C'est la France et rien ne changera ça.

Wer nur an einem Ort Urlaub macht, wird sich irgendwann daran gewöhnen, dass die Franzosen keine Toleranz kennen, wenn es ums Essen geht. Essen tut man nicht einfach irgendwann zwischendurch. Man isst auch nicht einfach, wenn man Hunger hat. Nein, essen ist eine wichtige Tätigkeit. Es ist ein Stück Kultur und ein Genuss, für den man sich Zeit nimmt.

Vor allem: Essen ist nicht einfach ein Gericht, sondern eine Menüfolge. Zumindest da, wo „Restaurant“ an der Hausfassade steht und nicht Brasserie oder Bistro. Selbst in einem einfachen Restaurant legt man nämlich einen gewissen Wert auf die Form. Und die verlangt, dass der Gast erst mal einen kleinen Happen bekommt, um die Wartezeit bis zum eigentlichen Essen zu überbrücken. Und dass er mindestens mit einer Vorspeise beginnt, damit der Magen eingestimmt wird und auf den Höhepunkt vorbereitet ist. Man hat sich zwar daran gewöhnt, dass das Publikum auf die Linie achtet und zunehmend auf das Dessert verzichtet. Aber gern gesehen wird das nicht.

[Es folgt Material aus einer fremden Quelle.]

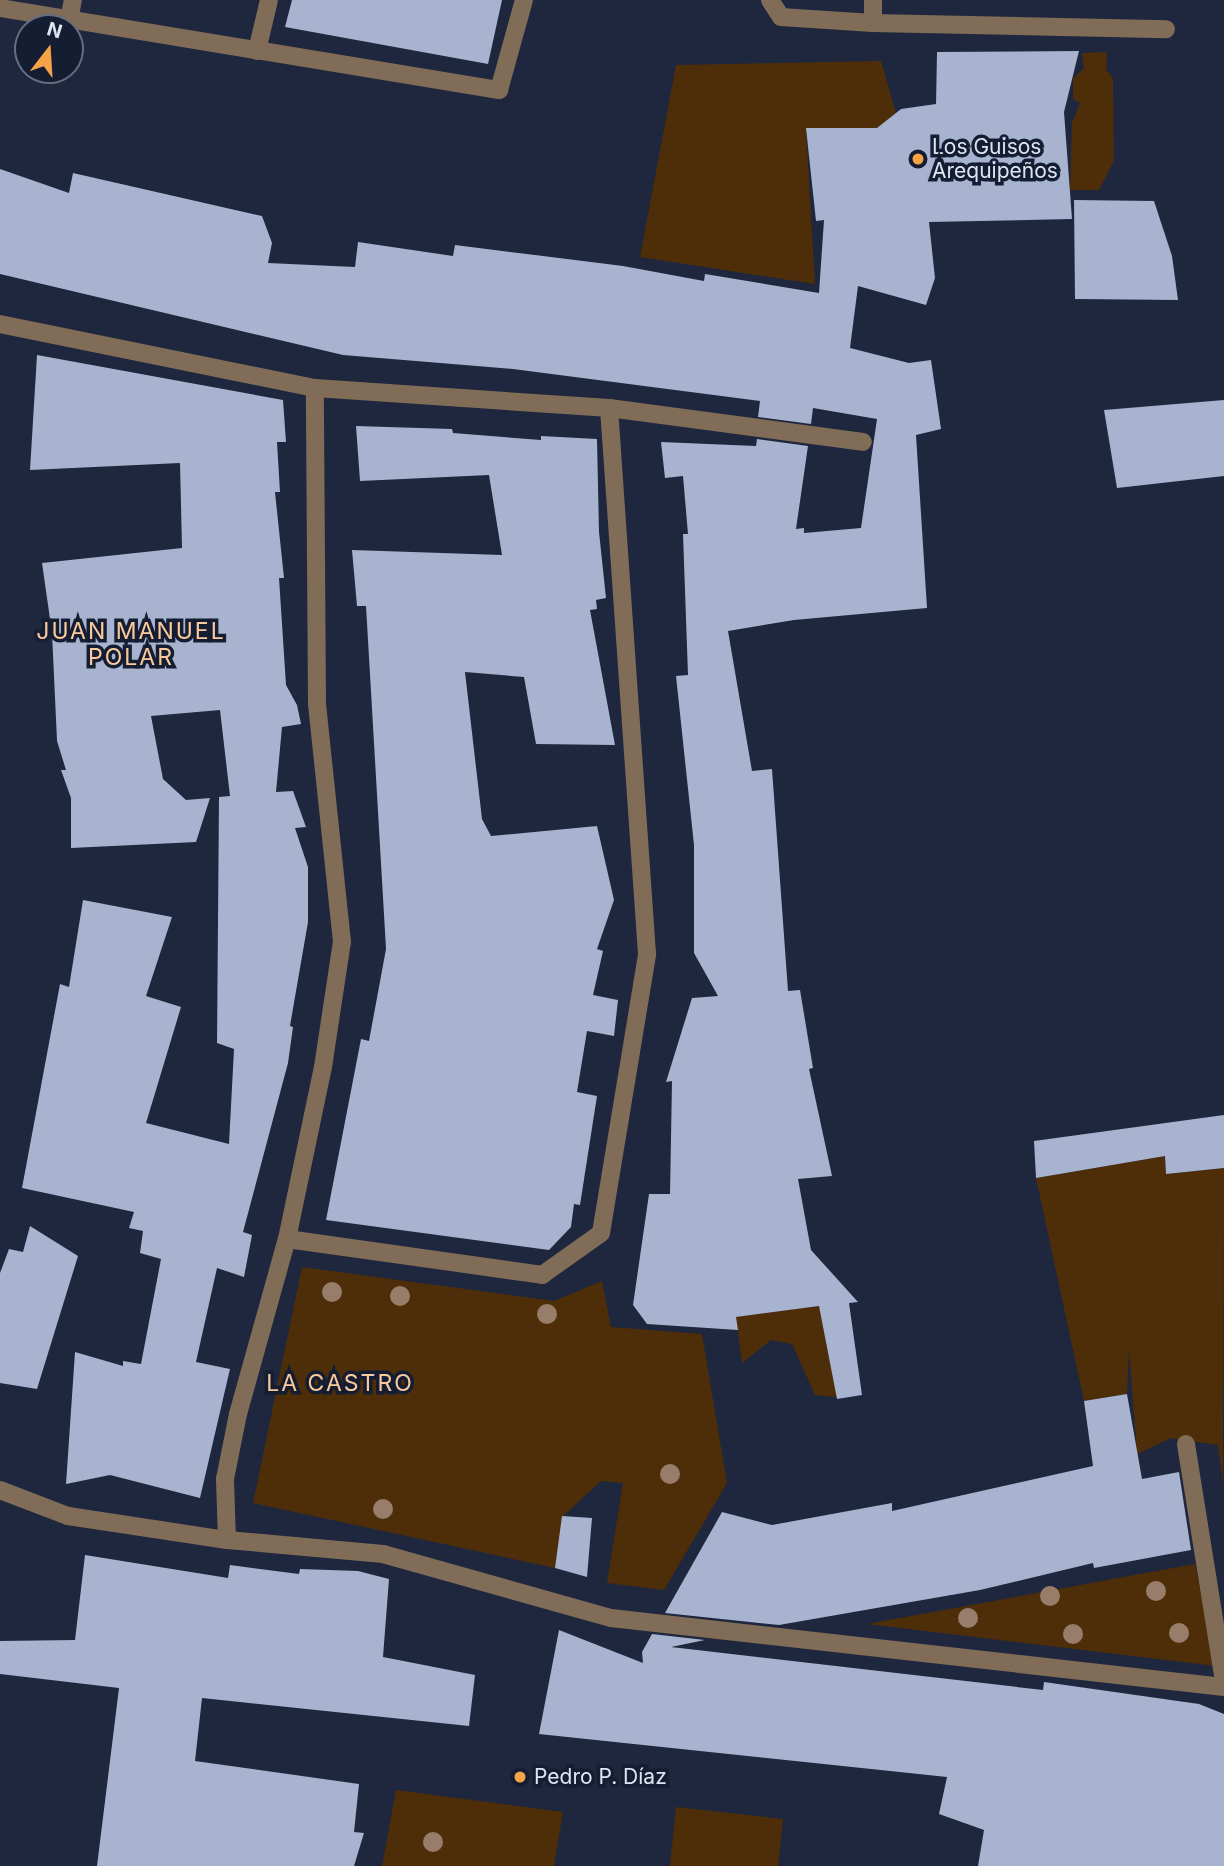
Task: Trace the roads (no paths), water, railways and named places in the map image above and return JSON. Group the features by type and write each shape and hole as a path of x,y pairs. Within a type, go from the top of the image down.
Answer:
{"street":[{"path":"257,51 268,0"},
{"path":"84,22 499,90 524,0"},
{"path":"770,0 781,17 873,23 1166,29"},
{"path":"873,0 873,23"},
{"path":"0,8 34,14"},
{"path":"0,324 315,388 609,408 863,442"},
{"path":"227,1541 225,1479 238,1413 287,1239 323,1067 342,943 317,703 315,388"},
{"path":"287,1239 542,1275 601,1233 647,954 609,408"},
{"path":"0,1490 68,1516 227,1541 383,1554 611,1618 1224,1685 1186,1444"}],"place":[{"name":"Los Guisos Arequipeños","path":"918,159"},
{"name":"Pedro P. Díaz","path":"520,1777"}],"district":[{"name":"JUAN MANUEL POLAR","path":"131,644"},
{"name":"LA CASTRO","path":"340,1383"}]}
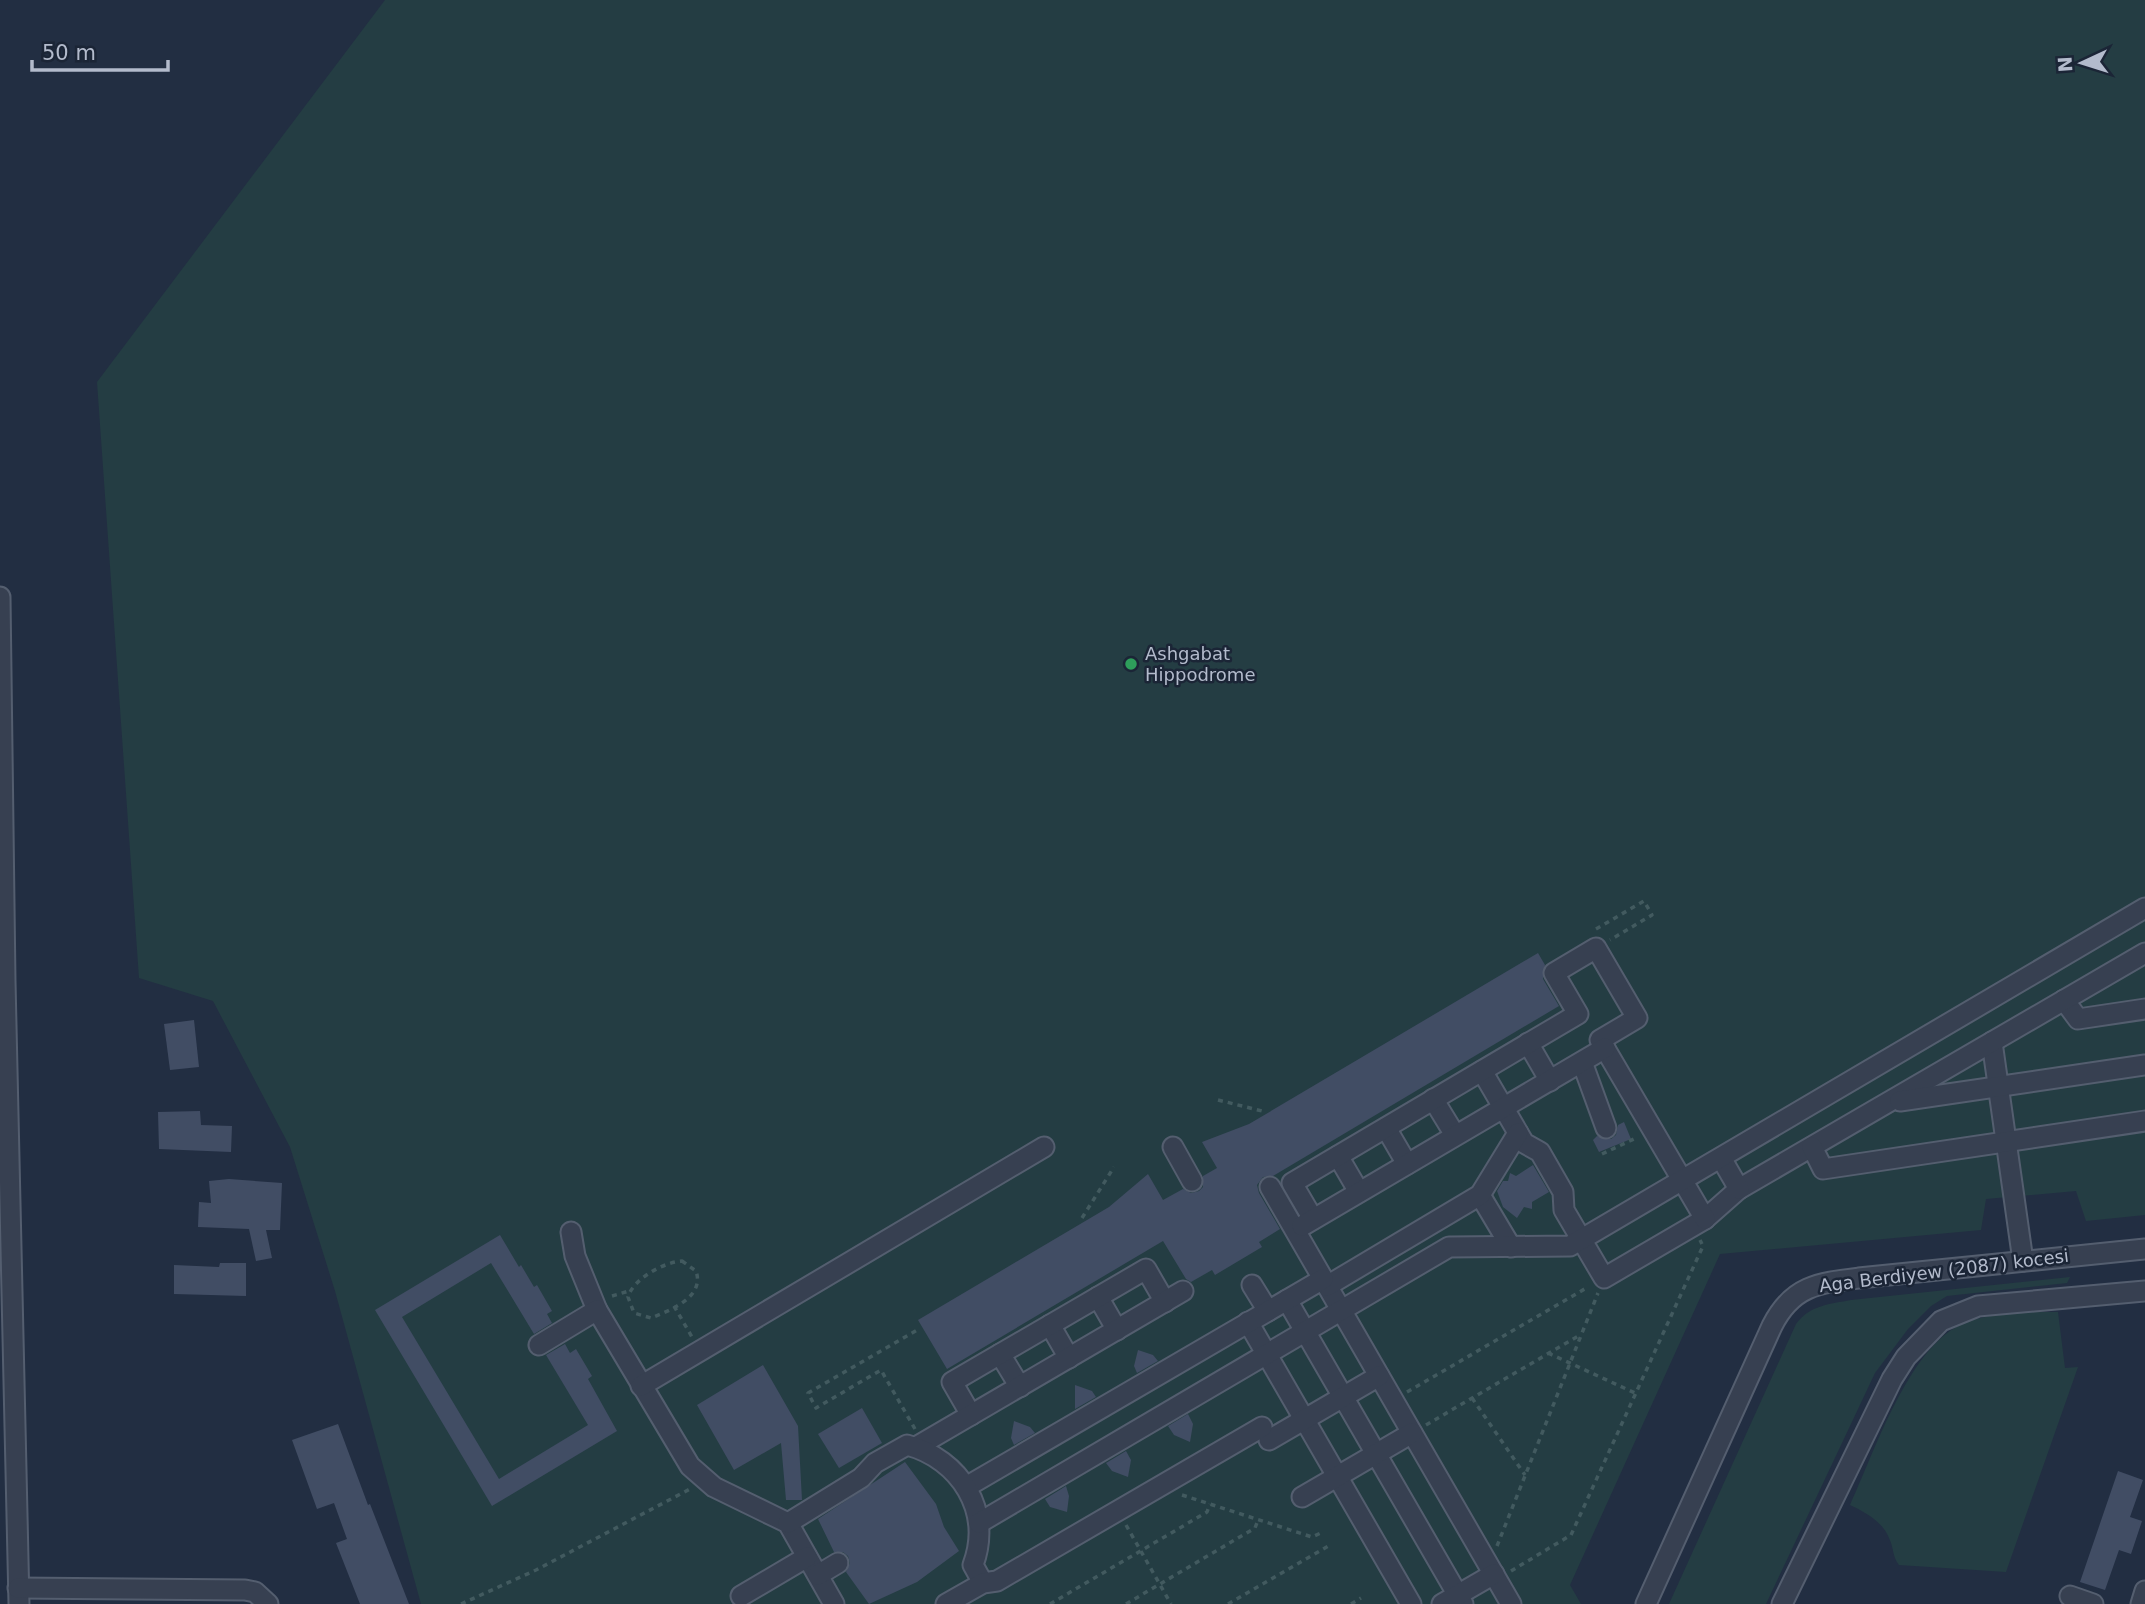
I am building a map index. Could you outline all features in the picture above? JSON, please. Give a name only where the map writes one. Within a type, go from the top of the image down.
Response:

Und weil Essen einen so hohen Stellenwert hat, sind in Frankreich auch Köche eine sehr angesehene Berufsgruppe. Sie gelten nicht einfach als Handwerker, wie das bei uns der Fall ist. Sie werden geradezu als Künstler angesehen und die Bekannteren unter ihnen werden vom Publikum geradezu verehrt. Dazu gehört auch, dass man die Kreation eines Koches als Gesamtkunstwerk ansieht, das man nur so genießen kann, wie er es sich ausgedacht hat. Kein Franzose würde daher auf die Idee kommen, die den sorgfältig zubereiteten Kartoffelstampf durch Nudeln ersetzen zu wollen. Die Reaktion auf eine solche Bitte würde zumindest zu einer freundlich bestimmten Verneinung führen. Sie könnte aber auch einen Rauswurf zur Folge haben.

Der Künstler in der Küche (bei dem es sich eher selten um eine Künstlerin handelt) verdient einfach Respekt, selbst wenn es sich nur um ein kleines Restaurant irgendwo in der Provinz handelt, das in keinem Michelin steht.